In this case, the z-score of 1.29 falls within this range, indicating that a body temperature of 99.00 °F is not unusual.

d. To find the likelihood that the mean of the body temperatures of fifty randomly selected adults is 97.98 °F or lower, we need to use the sampling distribution of means.

The mean of the sampling distribution of means will be equal to the mean of the original population, which is 98.20 °F.

The standard deviation of the sampling distribution of means, also known as the standard error of the mean, is equal to the standard deviation of the original population divided by the square root of the sample size. In this case, the sample size is fifty.

σ (sampling distribution of means) = σ (original population) / √n

σ (sampling distribution of means) = 0.62 / √50

Once we have the standard deviation of the sampling distribution of means, we can find the z-score for 97.98 °F using the formula from part a and then use a standard normal distribution table or a statistical software to find the corresponding probability.

e. To determine if a body temperature of 101.00 °F is unusual, we can calculate its z-score using the formula from part b. Let's do that:

z = (101.00 - 98.20) / 0.62
z ≈ 4.52

The z-score of 4.52 indicates that a body temperature of 101.00 °F is very unlikely to occur in a normal distribution. Therefore, it is considered unusual.

Based on this information, one could conclude that a body temperature of 101.00 °F may indicate an abnormality or illness and further medical attention may be required.

f. To find the body temperature corresponding to the 95th percentile, we need to find the z-score that corresponds to a cumulative area of 0.95 in a standard normal distribution table.

Looking up the value in the table, we find that a z-score of 1.645 corresponds to a cumulative area of 0.95.

Using the formula from part a, we can solve for x (body temperature):

1.645 = (x - 98.20) / 0.62

Solving for x, we get:

x - 98.20 = 1.645 * 0.62
x - 98.20 = 1.0199
x ≈ 99.22

Therefore, the body temperature corresponding to the 95th percentile is approximately 99.22 °F.

g. To find the body temperature corresponding to the 5th percentile, we need to find the z-score that corresponds to a cumulative area of 0.05 in a standard normal distribution table.

Looking up the value in the table, we find that a z-score of -1.645 corresponds to a cumulative area of 0.05.

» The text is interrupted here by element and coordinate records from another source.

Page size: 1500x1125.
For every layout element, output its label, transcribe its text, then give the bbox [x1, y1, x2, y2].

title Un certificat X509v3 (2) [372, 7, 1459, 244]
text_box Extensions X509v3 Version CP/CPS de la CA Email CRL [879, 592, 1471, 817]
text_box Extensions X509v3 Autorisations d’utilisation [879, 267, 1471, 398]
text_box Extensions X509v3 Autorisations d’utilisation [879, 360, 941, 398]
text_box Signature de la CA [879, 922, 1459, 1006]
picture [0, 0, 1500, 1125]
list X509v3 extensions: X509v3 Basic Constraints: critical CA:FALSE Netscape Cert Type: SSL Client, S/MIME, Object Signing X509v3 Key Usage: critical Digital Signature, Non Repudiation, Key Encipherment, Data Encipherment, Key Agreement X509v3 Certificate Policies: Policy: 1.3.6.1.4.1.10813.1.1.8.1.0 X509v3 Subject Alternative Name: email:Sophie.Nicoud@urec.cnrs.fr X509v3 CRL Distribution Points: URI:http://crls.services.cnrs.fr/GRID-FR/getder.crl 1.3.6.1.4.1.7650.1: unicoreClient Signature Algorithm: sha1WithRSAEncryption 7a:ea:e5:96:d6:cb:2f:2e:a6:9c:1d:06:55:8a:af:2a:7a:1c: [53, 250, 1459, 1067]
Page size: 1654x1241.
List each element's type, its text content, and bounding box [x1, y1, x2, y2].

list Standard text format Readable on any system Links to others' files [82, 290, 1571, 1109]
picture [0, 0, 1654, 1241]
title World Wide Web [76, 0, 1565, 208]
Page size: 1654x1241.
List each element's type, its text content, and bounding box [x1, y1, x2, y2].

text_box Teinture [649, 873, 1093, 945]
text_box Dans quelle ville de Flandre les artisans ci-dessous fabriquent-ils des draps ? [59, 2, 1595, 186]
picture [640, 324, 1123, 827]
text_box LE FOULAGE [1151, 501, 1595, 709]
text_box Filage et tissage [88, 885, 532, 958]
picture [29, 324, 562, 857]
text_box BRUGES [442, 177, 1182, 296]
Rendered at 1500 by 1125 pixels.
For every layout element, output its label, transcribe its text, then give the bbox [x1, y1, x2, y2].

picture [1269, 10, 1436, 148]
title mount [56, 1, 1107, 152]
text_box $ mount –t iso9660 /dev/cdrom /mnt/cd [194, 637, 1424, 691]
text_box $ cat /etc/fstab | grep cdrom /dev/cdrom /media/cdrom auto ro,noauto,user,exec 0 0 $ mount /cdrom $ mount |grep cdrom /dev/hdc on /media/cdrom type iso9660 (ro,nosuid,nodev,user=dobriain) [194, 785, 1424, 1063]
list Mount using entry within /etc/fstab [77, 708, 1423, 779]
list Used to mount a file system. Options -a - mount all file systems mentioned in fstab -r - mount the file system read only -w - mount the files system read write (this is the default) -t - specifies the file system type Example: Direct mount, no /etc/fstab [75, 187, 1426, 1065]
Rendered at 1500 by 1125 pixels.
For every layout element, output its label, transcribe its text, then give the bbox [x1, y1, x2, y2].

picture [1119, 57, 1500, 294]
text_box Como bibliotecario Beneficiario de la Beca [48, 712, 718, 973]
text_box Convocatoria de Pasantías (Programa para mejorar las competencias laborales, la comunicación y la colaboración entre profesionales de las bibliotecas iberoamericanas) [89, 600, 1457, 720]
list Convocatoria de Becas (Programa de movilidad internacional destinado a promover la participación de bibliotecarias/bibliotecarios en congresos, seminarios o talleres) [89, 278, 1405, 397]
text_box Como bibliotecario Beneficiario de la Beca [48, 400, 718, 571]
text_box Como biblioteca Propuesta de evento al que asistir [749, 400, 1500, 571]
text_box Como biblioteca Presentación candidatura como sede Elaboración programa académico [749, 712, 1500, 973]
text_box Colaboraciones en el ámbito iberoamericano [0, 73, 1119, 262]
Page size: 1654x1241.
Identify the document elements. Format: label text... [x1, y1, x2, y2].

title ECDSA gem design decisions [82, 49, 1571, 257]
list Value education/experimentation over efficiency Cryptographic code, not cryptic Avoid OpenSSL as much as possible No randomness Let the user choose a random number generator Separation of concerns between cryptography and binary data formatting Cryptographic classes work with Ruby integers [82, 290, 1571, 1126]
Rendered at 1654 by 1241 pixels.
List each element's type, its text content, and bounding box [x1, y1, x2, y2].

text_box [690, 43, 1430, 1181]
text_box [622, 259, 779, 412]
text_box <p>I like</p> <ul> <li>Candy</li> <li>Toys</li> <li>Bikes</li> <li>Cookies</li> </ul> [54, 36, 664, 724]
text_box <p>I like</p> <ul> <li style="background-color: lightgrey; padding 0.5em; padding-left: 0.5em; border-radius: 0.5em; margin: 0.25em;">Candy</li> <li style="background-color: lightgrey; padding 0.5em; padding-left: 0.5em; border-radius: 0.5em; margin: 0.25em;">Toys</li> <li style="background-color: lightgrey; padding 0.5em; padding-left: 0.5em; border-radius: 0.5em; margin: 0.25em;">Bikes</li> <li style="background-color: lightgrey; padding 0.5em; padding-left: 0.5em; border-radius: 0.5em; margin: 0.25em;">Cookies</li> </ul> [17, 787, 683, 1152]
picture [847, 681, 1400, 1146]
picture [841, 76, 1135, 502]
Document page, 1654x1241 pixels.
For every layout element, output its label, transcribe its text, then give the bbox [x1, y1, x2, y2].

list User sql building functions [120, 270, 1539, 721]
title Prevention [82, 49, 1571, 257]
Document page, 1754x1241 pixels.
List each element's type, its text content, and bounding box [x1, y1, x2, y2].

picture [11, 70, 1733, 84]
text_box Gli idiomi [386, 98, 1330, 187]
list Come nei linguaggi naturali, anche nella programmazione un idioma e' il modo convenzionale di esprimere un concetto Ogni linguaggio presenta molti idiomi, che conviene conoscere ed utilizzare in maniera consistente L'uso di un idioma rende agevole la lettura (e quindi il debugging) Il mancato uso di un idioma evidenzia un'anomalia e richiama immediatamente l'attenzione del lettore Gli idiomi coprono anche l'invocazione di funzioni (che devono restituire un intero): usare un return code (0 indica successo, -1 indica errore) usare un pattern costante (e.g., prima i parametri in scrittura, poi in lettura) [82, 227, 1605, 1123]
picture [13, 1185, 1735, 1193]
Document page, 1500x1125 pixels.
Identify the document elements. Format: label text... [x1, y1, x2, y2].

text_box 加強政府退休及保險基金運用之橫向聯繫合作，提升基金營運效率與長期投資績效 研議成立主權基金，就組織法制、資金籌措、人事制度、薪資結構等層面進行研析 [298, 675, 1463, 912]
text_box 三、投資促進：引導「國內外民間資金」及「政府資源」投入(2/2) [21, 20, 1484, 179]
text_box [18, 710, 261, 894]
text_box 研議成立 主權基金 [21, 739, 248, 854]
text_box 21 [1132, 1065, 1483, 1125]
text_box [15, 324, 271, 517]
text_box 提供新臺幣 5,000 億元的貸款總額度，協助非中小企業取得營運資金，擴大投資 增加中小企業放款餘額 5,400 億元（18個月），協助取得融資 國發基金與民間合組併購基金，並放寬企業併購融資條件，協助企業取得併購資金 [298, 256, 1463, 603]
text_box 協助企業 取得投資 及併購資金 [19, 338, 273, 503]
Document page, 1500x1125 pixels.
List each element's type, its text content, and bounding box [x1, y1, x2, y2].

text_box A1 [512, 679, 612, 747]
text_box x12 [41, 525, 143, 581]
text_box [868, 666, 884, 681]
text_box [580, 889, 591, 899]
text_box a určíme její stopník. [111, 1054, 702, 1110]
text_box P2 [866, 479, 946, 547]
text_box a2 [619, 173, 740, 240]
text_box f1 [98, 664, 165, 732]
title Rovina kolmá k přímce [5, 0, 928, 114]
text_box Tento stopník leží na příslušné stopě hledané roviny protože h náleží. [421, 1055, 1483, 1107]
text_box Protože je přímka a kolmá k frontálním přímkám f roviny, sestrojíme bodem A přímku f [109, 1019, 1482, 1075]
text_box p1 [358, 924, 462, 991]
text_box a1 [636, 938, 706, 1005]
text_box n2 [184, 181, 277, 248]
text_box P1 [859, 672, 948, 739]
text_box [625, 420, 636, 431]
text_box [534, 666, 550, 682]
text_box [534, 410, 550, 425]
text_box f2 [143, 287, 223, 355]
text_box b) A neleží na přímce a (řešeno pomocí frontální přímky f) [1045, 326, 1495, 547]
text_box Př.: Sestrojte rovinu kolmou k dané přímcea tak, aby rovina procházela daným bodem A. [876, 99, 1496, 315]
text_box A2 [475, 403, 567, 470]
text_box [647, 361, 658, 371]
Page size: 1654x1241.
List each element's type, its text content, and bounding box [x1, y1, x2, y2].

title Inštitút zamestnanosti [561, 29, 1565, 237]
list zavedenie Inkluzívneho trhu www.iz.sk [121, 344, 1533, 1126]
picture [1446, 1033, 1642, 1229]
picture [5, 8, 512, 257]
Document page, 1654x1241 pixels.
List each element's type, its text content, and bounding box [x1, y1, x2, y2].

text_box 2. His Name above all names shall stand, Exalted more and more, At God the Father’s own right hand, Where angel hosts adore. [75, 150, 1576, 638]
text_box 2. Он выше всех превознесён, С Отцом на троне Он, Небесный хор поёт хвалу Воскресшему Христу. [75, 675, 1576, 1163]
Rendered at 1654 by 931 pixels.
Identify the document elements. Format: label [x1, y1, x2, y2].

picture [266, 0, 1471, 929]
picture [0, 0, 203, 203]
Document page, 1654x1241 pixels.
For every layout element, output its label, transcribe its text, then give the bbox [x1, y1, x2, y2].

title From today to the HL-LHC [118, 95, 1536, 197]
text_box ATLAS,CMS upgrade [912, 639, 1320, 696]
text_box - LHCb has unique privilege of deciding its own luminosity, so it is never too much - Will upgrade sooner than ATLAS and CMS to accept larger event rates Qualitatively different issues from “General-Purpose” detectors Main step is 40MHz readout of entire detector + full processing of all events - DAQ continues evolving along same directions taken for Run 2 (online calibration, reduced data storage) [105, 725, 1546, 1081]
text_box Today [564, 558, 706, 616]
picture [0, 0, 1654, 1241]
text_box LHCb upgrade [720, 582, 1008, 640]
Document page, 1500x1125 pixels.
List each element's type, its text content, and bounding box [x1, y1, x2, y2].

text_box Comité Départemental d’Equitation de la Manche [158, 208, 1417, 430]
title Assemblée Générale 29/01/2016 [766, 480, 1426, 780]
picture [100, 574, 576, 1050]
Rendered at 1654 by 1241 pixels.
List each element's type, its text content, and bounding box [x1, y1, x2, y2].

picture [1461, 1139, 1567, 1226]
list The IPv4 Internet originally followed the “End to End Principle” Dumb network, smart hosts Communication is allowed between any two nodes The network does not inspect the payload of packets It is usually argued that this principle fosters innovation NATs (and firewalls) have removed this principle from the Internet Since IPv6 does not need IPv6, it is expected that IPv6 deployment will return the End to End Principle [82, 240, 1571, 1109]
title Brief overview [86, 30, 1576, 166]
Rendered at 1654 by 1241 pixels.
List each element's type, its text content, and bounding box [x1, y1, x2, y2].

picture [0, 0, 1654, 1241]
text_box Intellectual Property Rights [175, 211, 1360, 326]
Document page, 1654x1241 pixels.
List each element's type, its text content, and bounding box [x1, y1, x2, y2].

Using the formula from part a, we can solve for x (body temperature):

-1.645 = (x - 98.20) / 0.62

Solving for x, we get:

x - 98.20 = -1.0199
x ≈ 97.18

Therefore, the body temperature corresponding to the 5th percentile is approximately 97.18 °F.

h. To determine what percentage of normal and healthy adults would be considered to have a fever according to Bellevue Hospital's cutoff of 100.6 °F, we can calculate the proportion of individuals with body temperatures above that cutoff using the normal distribution.

We need to find the cumulative area to the right of the cutoff temperature using the z-score formula:

z = (x - μ) / σ

Plugging in the values:

z = (100.6 - 98.20) / 0.62
z ≈ 3.87

Looking up the cumulative area for a z-score of 3.87 in the standard normal distribution table, we find that it is very close to 1 (almost the entire area under the curve).

Therefore, a very small percentage of normal and healthy adults would be considered to have a fever using Bellevue Hospital's cutoff of 100.6 °F.

This suggests that the cutoff may not be appropriate for determining fever in normal and healthy adults, as it would classify almost all of them as having a fever.